C’est au Magistère qu’il incombe de décider si une question est dogmatique ou disciplinaire; dans le cas qui nous occupe ici, l’Église a déjà décidé que cette proposition était dogmatique et que, étant de droit divin, elle ne pouvait être ni modifiée ni même réexaminée. On pourrait la justifier par de nombreuses raisons, telles que la fidélité à l’exemple du Seigneur ou bien le caractère normatif de la pratique multiséculaire de l’Église; cependant je ne pense pas que cette question doive être de nouveau discutée à fond, étant donné que les documents qui en traitent exposent de manière suffisante les motifs qui permettent de rejeter cette possibilité.
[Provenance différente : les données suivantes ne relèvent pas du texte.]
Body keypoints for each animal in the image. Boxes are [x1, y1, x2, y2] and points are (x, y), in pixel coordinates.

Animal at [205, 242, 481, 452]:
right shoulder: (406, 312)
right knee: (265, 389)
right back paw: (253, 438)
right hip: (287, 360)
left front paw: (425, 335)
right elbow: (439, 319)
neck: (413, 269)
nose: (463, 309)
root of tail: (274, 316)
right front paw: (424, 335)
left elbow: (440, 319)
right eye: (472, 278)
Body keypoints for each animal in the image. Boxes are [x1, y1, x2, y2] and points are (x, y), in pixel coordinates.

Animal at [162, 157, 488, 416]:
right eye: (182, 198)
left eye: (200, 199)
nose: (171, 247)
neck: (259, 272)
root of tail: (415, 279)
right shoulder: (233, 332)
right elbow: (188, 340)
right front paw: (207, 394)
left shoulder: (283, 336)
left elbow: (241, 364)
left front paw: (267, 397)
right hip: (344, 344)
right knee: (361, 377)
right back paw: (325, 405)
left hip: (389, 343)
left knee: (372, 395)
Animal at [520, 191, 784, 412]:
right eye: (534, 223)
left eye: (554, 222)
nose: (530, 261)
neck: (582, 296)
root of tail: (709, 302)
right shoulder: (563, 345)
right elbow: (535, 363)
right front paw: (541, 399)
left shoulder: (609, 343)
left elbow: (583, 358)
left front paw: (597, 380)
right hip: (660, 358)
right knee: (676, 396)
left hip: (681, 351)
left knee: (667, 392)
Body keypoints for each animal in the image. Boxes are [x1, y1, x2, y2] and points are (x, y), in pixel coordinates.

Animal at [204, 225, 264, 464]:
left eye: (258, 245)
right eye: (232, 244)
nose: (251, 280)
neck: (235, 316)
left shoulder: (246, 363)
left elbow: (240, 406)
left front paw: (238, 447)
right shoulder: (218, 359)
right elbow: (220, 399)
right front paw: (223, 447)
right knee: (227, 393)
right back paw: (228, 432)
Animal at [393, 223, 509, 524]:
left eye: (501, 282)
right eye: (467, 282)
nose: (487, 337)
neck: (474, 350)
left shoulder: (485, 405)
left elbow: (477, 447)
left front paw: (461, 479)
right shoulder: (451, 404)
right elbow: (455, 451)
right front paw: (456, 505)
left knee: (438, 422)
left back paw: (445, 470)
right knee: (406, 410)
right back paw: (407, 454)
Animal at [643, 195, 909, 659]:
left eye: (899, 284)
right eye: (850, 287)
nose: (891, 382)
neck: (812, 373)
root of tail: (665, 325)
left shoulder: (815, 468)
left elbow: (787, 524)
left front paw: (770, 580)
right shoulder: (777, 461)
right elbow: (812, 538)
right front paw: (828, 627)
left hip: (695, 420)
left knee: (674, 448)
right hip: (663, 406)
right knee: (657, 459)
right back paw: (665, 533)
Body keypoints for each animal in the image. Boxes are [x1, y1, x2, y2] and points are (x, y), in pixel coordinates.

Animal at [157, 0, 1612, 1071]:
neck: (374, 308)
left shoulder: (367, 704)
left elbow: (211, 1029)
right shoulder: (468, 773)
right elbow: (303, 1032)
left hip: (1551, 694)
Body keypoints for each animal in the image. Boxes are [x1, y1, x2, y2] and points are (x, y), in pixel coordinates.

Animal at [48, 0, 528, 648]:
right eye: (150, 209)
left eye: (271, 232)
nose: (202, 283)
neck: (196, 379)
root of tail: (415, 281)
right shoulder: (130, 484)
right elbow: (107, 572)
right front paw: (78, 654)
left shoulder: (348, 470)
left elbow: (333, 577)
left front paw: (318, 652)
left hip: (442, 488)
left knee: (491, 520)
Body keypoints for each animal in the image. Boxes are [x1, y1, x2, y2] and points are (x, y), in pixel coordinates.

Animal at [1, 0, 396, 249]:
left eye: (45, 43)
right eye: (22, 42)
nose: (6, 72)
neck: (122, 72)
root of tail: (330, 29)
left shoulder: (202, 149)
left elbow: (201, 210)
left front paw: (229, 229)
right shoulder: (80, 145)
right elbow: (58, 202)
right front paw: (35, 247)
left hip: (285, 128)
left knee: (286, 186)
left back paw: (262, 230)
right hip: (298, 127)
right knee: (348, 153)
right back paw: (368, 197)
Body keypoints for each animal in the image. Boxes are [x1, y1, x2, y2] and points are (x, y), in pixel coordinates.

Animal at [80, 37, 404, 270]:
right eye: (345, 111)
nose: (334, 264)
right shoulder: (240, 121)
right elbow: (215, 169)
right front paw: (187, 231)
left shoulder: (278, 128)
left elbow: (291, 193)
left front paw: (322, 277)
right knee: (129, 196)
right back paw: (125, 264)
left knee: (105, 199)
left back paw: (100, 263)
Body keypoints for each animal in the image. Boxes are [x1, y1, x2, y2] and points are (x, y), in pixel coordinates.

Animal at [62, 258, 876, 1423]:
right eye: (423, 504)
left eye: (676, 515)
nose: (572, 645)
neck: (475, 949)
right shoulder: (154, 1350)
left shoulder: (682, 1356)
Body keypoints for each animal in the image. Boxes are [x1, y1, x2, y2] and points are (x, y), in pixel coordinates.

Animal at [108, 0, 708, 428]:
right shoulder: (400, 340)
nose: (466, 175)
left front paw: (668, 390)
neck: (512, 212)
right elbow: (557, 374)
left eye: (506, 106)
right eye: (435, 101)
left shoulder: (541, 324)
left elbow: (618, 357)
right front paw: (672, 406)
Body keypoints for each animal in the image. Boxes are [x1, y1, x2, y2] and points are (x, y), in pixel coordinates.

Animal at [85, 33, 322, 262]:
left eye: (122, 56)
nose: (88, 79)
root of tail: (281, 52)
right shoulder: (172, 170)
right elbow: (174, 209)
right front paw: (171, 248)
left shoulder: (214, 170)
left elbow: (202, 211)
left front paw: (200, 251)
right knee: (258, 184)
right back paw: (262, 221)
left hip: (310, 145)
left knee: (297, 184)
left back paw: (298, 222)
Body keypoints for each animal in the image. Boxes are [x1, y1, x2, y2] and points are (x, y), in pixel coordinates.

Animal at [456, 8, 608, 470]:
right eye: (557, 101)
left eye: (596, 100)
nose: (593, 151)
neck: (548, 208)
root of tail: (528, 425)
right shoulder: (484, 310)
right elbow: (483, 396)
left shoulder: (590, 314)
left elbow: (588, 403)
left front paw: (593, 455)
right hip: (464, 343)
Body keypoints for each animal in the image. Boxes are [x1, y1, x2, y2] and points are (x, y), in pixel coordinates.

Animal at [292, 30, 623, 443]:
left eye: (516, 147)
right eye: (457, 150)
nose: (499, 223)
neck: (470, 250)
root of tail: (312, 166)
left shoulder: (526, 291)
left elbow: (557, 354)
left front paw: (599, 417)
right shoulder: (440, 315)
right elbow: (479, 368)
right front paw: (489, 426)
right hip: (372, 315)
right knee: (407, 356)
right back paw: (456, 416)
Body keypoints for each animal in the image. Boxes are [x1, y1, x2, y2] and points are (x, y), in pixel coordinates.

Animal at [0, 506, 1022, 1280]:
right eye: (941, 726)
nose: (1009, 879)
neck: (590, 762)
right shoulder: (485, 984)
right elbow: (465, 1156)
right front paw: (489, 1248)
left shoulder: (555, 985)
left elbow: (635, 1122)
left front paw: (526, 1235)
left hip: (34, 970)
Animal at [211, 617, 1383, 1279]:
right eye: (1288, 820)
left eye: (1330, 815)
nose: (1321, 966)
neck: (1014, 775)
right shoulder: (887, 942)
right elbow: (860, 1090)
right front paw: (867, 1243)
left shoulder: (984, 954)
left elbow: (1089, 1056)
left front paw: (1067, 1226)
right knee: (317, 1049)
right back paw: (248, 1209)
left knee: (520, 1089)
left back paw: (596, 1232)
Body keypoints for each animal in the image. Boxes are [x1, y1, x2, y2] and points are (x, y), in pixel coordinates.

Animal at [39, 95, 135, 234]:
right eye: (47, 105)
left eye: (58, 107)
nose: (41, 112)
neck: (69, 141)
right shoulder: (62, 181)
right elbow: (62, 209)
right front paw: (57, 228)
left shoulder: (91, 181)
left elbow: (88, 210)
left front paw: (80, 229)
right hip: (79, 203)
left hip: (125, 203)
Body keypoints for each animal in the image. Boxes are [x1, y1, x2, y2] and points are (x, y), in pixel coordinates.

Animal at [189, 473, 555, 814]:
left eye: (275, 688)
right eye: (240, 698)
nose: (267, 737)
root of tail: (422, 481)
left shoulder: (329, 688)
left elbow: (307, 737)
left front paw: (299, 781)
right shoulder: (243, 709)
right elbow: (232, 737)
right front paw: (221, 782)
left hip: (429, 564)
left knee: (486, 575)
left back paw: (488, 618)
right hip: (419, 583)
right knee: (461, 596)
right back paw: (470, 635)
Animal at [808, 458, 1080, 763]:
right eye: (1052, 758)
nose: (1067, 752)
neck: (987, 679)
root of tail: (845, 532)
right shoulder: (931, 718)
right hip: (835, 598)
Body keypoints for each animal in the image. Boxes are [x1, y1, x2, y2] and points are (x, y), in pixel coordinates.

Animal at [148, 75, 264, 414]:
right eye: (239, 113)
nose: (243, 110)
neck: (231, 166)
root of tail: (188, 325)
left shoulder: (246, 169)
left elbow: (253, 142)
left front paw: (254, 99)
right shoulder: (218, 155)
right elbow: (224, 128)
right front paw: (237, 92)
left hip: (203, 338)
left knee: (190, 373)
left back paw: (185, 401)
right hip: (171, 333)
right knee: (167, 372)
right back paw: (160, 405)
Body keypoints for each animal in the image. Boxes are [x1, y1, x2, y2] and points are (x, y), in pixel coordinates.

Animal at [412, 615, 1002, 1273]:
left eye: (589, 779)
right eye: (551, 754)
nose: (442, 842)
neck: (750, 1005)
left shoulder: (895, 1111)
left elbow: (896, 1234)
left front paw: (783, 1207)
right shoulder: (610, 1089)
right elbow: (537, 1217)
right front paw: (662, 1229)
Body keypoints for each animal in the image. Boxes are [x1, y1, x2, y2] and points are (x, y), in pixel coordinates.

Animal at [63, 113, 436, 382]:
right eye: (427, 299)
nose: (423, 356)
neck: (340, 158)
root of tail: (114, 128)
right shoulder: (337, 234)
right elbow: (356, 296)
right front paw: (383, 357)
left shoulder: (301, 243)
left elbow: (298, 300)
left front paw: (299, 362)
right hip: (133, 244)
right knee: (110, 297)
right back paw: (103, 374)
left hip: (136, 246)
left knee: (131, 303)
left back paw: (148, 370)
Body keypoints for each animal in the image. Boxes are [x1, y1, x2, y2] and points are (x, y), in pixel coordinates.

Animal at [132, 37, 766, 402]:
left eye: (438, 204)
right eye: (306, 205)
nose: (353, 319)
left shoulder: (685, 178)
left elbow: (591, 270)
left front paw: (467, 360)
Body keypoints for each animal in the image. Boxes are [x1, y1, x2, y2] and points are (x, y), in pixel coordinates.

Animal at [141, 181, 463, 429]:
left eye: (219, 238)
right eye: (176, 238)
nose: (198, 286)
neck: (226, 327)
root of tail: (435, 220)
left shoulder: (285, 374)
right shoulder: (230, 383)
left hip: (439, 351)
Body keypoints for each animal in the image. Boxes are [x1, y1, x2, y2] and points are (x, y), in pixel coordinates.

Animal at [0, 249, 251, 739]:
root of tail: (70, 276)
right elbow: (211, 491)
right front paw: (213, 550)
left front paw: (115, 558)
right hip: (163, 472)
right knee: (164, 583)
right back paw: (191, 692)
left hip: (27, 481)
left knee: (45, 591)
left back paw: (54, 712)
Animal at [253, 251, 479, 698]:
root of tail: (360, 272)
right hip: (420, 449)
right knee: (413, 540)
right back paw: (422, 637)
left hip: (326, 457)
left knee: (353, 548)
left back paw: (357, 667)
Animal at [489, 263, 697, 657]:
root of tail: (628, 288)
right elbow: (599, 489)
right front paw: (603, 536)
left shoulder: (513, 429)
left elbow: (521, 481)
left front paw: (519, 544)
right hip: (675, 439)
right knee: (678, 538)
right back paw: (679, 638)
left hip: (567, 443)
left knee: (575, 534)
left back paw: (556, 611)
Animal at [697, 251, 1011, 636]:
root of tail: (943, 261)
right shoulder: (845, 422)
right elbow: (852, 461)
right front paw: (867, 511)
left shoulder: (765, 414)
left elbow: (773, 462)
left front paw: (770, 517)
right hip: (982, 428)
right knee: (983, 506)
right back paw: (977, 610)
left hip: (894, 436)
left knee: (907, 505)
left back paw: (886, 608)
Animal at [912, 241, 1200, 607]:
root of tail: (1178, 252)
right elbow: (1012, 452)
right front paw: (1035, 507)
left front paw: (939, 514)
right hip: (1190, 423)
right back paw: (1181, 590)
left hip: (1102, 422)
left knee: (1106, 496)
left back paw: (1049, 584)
Je ne veux pas manquer de souligner qu’il y a une égalité essentielle entre l’homme et la femme au plan de la nature, ainsi qu’en ce qui concerne leur relation avec Dieu par l’intermédiaire de la grâce (cf. Ga 3, 28). Cependant le sacerdoce implique une symbolisation sacramentelle de la relation entre Jésus-Christ, tête ou époux, avec l’Église, corps ou épouse. Les femmes peuvent exercer, sans aucun problème, de multiples fonctions au sein de l’Église: à ce propos, je saisis volontiers l’occasion de remercier ici, publiquement, le groupe nombreux de femmes, laïques ou religieuses, dont certaines sont qualifiées par des titres universitaires, qui apportent leur indispensable collaboration à la congrégation pour la doctrine de la foi.
D'autre part il ne serait pas sérieux de formuler des propositions dans ce domaine sur la base de simples calculs humains, en affirmant, par exemple, que «si nous ouvrons aux femmes l’accès au sacerdoce, nous surmonterons le problème des vocations» ou que «si nous acceptons le sacerdoce féminin, nous donnerons au monde une image plus moderne de l’Église».
Je crois qu’une telle manière d’engager le débat est très superficielle, idéologique et surtout anti-ecclésiale, parce qu’elle passe sous silence le fait qu’il s’agit d’une question dogmatique, qui a déjà été réglée par ceux dont la mission est de le faire, et non pas d’une question simplement disciplinaire.